ASSIGNMENT A:
Count the lines in the records that contain the string "apapun", matching case exactly, and reply with the number alone.

⁂

# SpanTagger

**SpanTagger** allows us to tag spans on a pre-annotated layer of the **Text object**. For example, we can tag on lemmas if we specify 'morph_analysis' as input_layer and 'lemma' as input_attribute. We also need a vocabulary with tokens and their attributes that we want to tag. In this example, the vocabulary is saved in the file *vocabulary.csv*.

In [1]:
from estnltk import Text
from estnltk.taggers import SpanTagger
from estnltk.taggers import Vocabulary

In [2]:
vocabulary='span_vocabulary.csv'

In [3]:
vocabulary_file = 'span_vocabulary.csv'
Vocabulary(vocabulary=vocabulary_file, key='_token_')

_token_,value,_priority_
inimene,K,2
,I,3
päike,P,2
tundma,T,1


In [4]:
tagger = SpanTagger(output_layer='tagged_tokens',
                    input_layer='morph_analysis',
                    input_attribute='lemma',
                    vocabulary=vocabulary_file,
                    output_attributes=['value', '_priority_'], # default: None
                    key='_token_', # default: '_token_'
                    validator_attribute='_validator_', # default: '_validator_'
                    ambiguous=True # default: False
                    )

Let's create the **Text** object with the layer that we want to tag on, and then tag the spans:

In [5]:
text = Text('Eestimaal tunnevad inimesed palju puudust päikesest ja energiast.').tag_layer(['morph_analysis'])

In [6]:
tagger.tag(text)
text.tagged_tokens

layer name,attributes,parent,enveloping,ambiguous,span count
tagged_tokens,"value, _priority_",morph_analysis,,True,3

text,value,_priority_
tunnevad,T,1
inimesed,K,2
,I,3
päikesest,P,2

⁂

ASSIGNMENT B:
Answer these questions using the SpanTagger page:
(i) What value is passed as input_attribute when the tagger is set up?
(ii) According to the comment in the code, what is the default setting for ambiguous?
(iii) What span count is shown for the tagged_tokens layer?

⁂

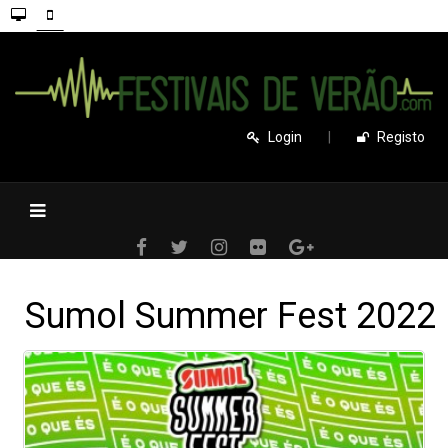
Login
|
Registo
Sumol Summer Fest 2022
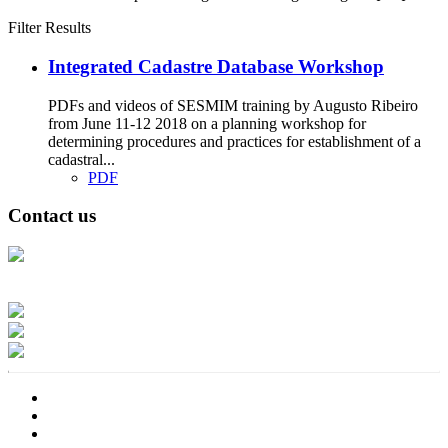
Filter Results
Integrated Cadastre Database Workshop
PDFs and videos of SESMIM training by Augusto Ribeiro
from June 11-12 2018 on a planning workshop for
determining procedures and practices for establishment of a
cadastral...
PDF
Contact us
Address: Ашигт малтмал, газрын тосны газар, Монгол Улс, Улаанбаатар
хот 15170, Чингэлтэй дүүрэг, Барилгачдын талбай-3, Засгийн газрын XII
байр, баруун жигүүр
Факс: 976-11-310370
Вэб админ: 976-51-263915
Цахим шуудан: info@mrpam.gov.mn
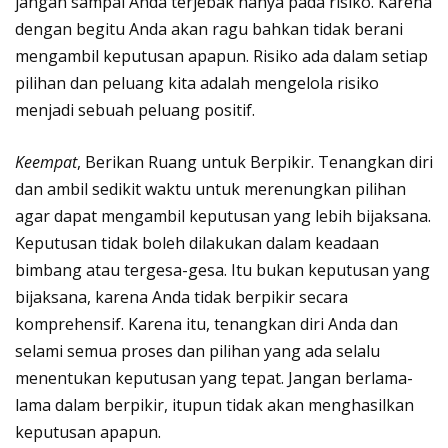
jangan sampai Anda terjebak hanya pada risiko. Karena
dengan begitu Anda akan ragu bahkan tidak berani
mengambil keputusan apapun. Risiko ada dalam setiap
pilihan dan peluang kita adalah mengelola risiko
menjadi sebuah peluang positif.
Keempat
, Berikan Ruang untuk Berpikir. Tenangkan diri
dan ambil sedikit waktu untuk merenungkan pilihan
agar dapat mengambil keputusan yang lebih bijaksana.
Keputusan tidak boleh dilakukan dalam keadaan
bimbang atau tergesa-gesa. Itu bukan keputusan yang
bijaksana, karena Anda tidak berpikir secara
komprehensif. Karena itu, tenangkan diri Anda dan
selami semua proses dan pilihan yang ada selalu
menentukan keputusan yang tepat. Jangan berlama-
lama dalam berpikir, itupun tidak akan menghasilkan
keputusan apapun.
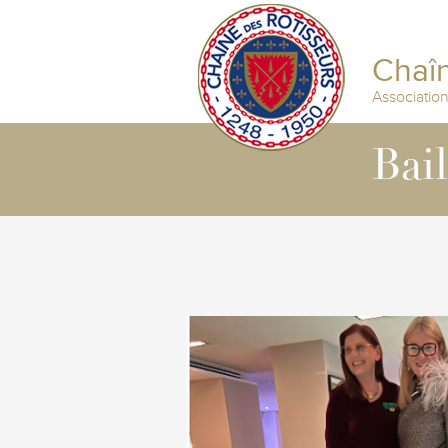
Chaîn
Associatio
Bai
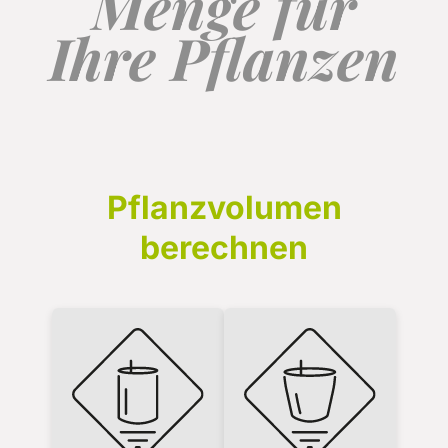
Menge für
Ihre Pflanzen
Pflanzvolumen
Pflanzvolumen
berechnen
berechnen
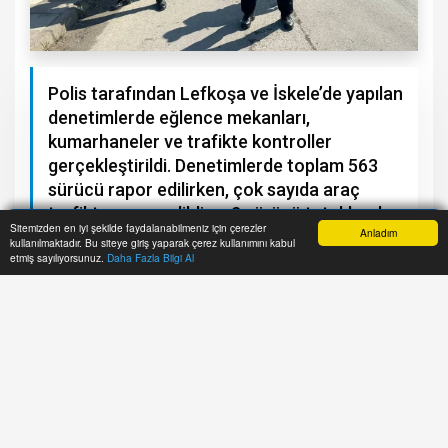
Polis tarafından Lefkoşa ve İskele’de yapılan
denetimlerde eğlence mekanları,
kumarhaneler ve trafikte kontroller
gerçekleştirildi. Denetimlerde toplam 563
sürücü rapor edilirken, çok sayıda araç
trafikten men edildi ve 2 sürücü tutuklandı.
Sitemizden en iyi şekilde faydalanabilmeniz için çerezler
Anladım
kullanılmaktadır. Bu siteye giriş yaparak çerez kullanımını kabul
Anasayfa
Yazarlar
Haber Ara
İhbar Hattı
Menu
etmiş sayılıyorsunuz.
Daha Fazla Bilgi Al
A+
A-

⁂

FINAL ANSWER A:
2

FINAL ANSWER B:
(i) 'lemma'
(ii) False
(iii) 3